Finalement, je décide de suivre son
conseil.
J’appelle les Diwouta et prétexte être
malade pour annuler notre rendez-vous. Il s’agissait de revoir le planning de
leur journée. Etant donné qu’il est parfait en tout point, je ne m’inquiète pas
trop. Sidonie semble plus contrariée par le fait que je sois « malade »
que par ce contretemps.
— Vous en faites tellement ! s’exclame-t-elle. Il fallait
se douter que cela arriverait à un moment ou à un autre. Prenez le temps qu’il
vous faut et remettez-vous. Si vous avez besoin de quoi que ce soit, n’hésitez
pas à appeler. Voulez-vous que je vous concocte mon fameux bouillon de carpes ?
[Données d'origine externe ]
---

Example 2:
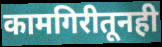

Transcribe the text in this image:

कामगिरीतूनही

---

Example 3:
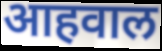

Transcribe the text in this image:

आहवाल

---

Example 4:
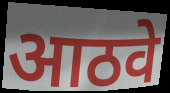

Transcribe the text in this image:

आठवे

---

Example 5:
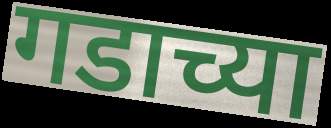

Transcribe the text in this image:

गडाच्या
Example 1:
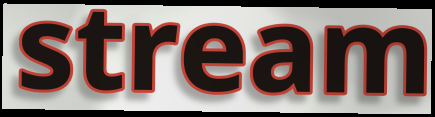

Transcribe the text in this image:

stream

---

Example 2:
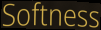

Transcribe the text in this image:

Softness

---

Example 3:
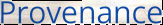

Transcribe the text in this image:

Provenance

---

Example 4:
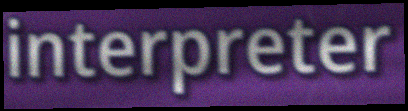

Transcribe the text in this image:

interpreter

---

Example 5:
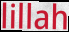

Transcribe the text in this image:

lillah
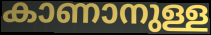
കാണാനുള്ള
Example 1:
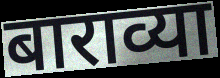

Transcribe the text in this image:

बाराव्या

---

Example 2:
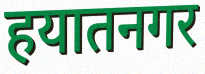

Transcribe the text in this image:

हयातनगर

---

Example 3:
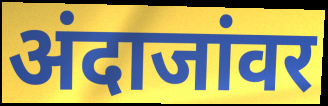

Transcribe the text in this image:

अंदाजांवर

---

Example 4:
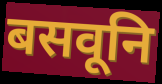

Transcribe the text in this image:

बसवूनि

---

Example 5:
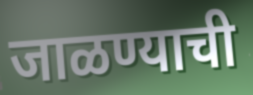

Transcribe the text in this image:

जाळण्याची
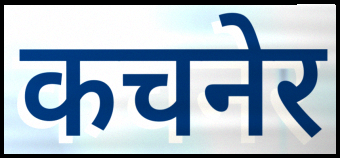
कचनेर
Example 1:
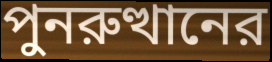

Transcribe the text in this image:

পুনরুত্থানের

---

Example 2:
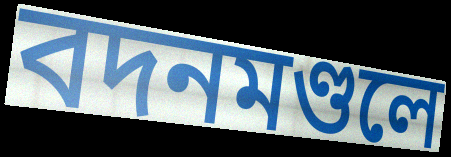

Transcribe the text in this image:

বদনমণ্ডলে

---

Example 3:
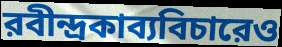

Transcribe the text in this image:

রবীন্দ্রকাব্যবিচারেও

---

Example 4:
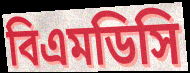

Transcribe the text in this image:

বিএমডিসি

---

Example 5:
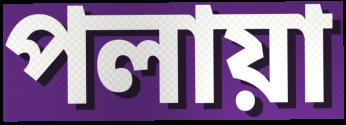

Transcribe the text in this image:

পলায়া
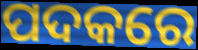
ପଦକରେ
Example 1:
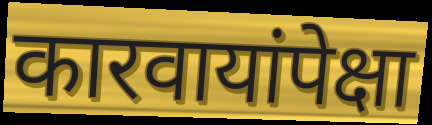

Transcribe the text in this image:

कारवायांपेक्षा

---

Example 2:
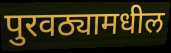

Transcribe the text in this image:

पुरवठ्यामधील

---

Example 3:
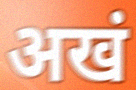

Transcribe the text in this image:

अखं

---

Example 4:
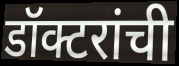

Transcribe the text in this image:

डॉक्टरांची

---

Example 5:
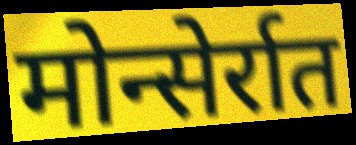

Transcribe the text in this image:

मोन्सेर्रात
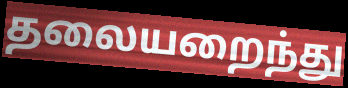
தலையறைந்து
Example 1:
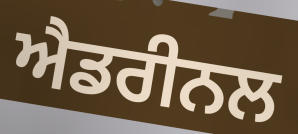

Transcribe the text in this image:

ਐਡਰੀਨਲ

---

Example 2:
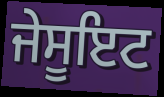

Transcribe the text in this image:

ਜੇਸੂਇਟ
Il fait des merveilles, m’affirme-t-elle.
Après l’avoir chaleureusement remerciée
pour sa proposition, je raccroche et appelle Anaïs. J’ai le droit au même topo
que Sidonie à quelques variations près.
Je termine par Olivia. J’avoue que c’est l’appel
que je redoute le plus car j’ai peur qu’elle pense que j’étais en rendez-vous
avec André et qu’elle se fasse des idées.
— Mélanie ! Comme je suis contente de t’entendre.
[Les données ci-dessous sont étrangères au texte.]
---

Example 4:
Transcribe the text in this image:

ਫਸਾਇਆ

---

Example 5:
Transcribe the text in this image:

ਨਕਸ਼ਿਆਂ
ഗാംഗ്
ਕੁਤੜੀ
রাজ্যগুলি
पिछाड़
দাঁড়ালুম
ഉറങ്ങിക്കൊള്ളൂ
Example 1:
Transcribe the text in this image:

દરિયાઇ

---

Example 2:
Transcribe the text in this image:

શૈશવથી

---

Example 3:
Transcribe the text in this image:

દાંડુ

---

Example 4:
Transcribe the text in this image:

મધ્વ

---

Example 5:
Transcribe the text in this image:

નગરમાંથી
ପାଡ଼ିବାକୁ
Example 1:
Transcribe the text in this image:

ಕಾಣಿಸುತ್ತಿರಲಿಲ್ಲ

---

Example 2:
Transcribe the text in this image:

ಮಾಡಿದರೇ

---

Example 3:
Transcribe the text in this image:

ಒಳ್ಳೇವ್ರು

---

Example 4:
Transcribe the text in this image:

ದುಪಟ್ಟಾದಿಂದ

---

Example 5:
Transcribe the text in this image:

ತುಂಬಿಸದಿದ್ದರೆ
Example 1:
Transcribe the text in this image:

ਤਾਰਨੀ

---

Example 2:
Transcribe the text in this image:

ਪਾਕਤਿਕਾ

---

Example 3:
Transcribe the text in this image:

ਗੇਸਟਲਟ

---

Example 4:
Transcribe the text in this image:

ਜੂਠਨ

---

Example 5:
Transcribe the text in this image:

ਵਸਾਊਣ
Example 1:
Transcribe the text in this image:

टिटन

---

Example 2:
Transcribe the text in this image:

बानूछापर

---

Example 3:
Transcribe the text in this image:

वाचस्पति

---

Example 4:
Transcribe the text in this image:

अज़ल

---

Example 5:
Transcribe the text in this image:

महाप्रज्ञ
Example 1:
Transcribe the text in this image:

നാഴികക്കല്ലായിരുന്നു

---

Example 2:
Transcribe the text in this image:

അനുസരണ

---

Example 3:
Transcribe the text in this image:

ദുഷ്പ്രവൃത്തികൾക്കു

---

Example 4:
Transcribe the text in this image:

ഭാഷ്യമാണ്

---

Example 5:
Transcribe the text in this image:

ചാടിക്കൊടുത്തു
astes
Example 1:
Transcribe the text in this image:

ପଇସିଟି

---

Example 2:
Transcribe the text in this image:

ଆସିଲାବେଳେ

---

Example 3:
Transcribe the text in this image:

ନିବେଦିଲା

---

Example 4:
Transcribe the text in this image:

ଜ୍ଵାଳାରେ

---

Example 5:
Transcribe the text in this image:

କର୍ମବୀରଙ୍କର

André m’a prévenue hier soir que tu n’étais pas dans ton assiette alors je me
suis inquiétée.
— Ce n’est rien, tentai-je de la rassurer. Un petit
microbe de rien du tout. Un peu de repos et il n’y parait plus.
— Tu es sûre ? J’ai su, de source sûre, qu’André
était venu te voir ce matin. Le connaissant, ce que tu as ne doit pas être
anodin, termine-t-elle laissant sa phrase en suspens.
Je ne sais que répondre. J’ai peur de dire
une bêtise qui relancerait l’imagination d’Olivia quant à une possible idylle
entre son frère et moi. je décide finalement de faire la sourde oreille et de
reprendre sur un terrain plus professionnel :
— Quoi qu’il en soit, si tu es disponible, j’ai déjà vu
avec Anaïs pour arranger un nouveau rendez-vous demain dans l’après-midi.
— Parfait, me répond-elle n’insistant pas.
Nous convenons de l’heure pour nous
rejoindre car elle souhaite me montrer quelques idées qu’elle a trouvé ici et
là sur la toile. Lorsque je raccroche, je sens que ma tête est sur le point d’exploser.
Mon lit m’appelle et je ne tarde pas à le
rejoindre pour tomber dans les bras de Morphée.